Saturday, June 19, 2021

Tribeca with Abe: The Price of Freedom

I’ve had the pleasure this year of screening a number of selections virtually from this year’s Tribeca Film Festival, which runs June 9th-20th.

The Price of Freedom
Directed by Judd Ehrlich
Spotlight Documentary – Screening Information

It’s unlikely that there is anyone living in the United States without a stance on gun control. Those who believe it is too easy for someone to get a gun without being properly vetted and see the horrifyingly high number of mass shootings that occur every year tend to be in favor of creating obstacles and checks to ensure that only certain people can even own guns, while those who see other causes such as mental illness or inadequate security champion their rights to bear arms and not to have the government tell them what they can and can’t carry. This documentary takes a distinct and unyielding position on the issue but does so with a surprising amount of access to both sides of the debate.

The main focus here is on the National Rifle Association, which over the course of the past few decades has taken an increasingly offensive stance on ensuring that their membership stands in the way of any attempts to pass legislation that would make it more difficult for anyone to acquire a gun.

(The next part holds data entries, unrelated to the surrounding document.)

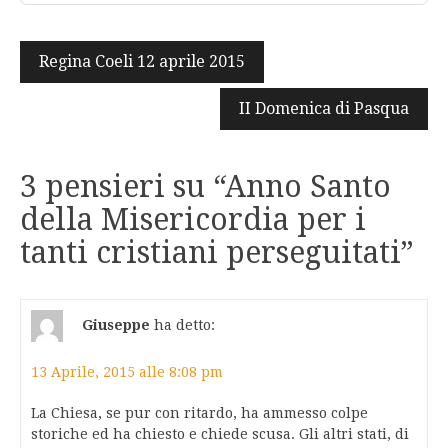
Navigazione
Regina Coeli 12 aprile 2015
articoli
II Domenica di Pasqua
3 pensieri su “
Anno Santo
della Misericordia per i
tanti cristiani perseguitati
”
Giuseppe
ha detto:
13 Aprile, 2015 alle 8:08 pm
La Chiesa, se pur con ritardo, ha ammesso colpe
storiche ed ha chiesto e chiede scusa. Gli altri stati, di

The roots of the “good guy with a gun” concept are explored, as is the relationship that presidents like Ronald Reagan, Bill Clinton, Barack Obama, and Donald Trump have had with the gun lobby as it has transformed into an even bigger beast intent on defending its constituents’ alleged rights to be armed as they see fit.

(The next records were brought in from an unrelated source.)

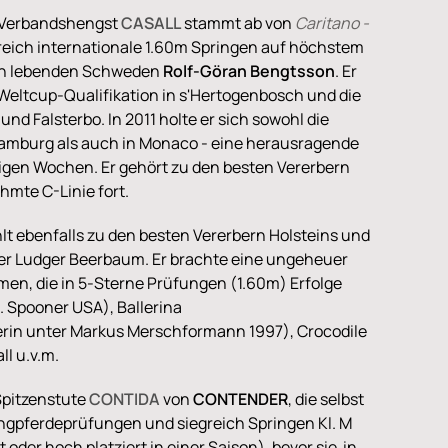
er Verbandshengst
CASALL
stammt ab von
Caritano -
eich internationale 1.60m Springen auf höchstem
ein lebenden Schweden
Rolf-Göran Bengtsson
. Er
 Weltcup-Qualifikation in s'Hertogenbosch und die
nd Falsterbo. In 2011 holte er sich sowohl die
amburg als auch in Monaco - eine herausragende
igen Wochen. Er gehört zu den besten Vererbern
hmte C-Linie fort.
lt ebenfalls zu den besten Vererbern Holsteins und
ter Ludger Beerbaum. Er brachte eine ungeheuer
n, die in 5-Sterne Prüfungen (1.60m) Erfolge
(R. Spooner USA), Ballerina
in unter Markus Merschformann 1997), Crocodile
l u.v.m.
Spitzenstute
CONTIDA
von
CONTENDER
, die selbst
ringpferdeprüfungen und siegreich Springen Kl. M
t oder hoch platziert in einer Saison), bevor sie in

This is absolutely a hot-button issue that will only continue to intensify as minimal action is taken on the government level to create any lasting change. Parents who lost children in school shootings in Sandy Hook and Parkland, names that are all too instantly recognizable to most Americans, convey their devastation that what they have experienced will happen to other parents because nothing is being done, and footage of an Obama press conference shows him vividly angry that his reform efforts were blocked by Republicans in Congress. It’s easy to understand the damage that can be caused by the widespread availability of weaponry and the complete lack of appropriate vetting of potential owners.

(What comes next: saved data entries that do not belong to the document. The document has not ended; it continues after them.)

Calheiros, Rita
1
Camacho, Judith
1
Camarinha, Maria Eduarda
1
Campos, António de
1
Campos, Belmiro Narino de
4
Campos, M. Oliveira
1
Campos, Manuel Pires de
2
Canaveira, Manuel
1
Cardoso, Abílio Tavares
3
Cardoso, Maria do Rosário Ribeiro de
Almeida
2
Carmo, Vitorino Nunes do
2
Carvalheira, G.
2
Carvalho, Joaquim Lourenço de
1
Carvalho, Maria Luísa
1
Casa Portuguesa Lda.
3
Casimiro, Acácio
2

While that may be true for the average liberal voter, who is likely to be the audience of this film, that’s certainly not how everyone in the country feels. This film smartly enlists NRA representatives and other conservatives who likely see their participation as a platform to broadcast their defense of their civil liberties and freedoms. Yet this film doesn’t enable their opinions to be anything other than context for the way in which the NRA has systematically campaigned to ensure that guns will not be restricted. It’s both fascinating and infuriating, and it’s effective because even those who speak about their contrary viewpoints don’t try to hide or mask what they’re doing. This is an extremely uphill battle, and for it to be won, this film should be seen by as many people as possible to understand what is meant by the tasteless and unfeeling expression “the price of freedom.”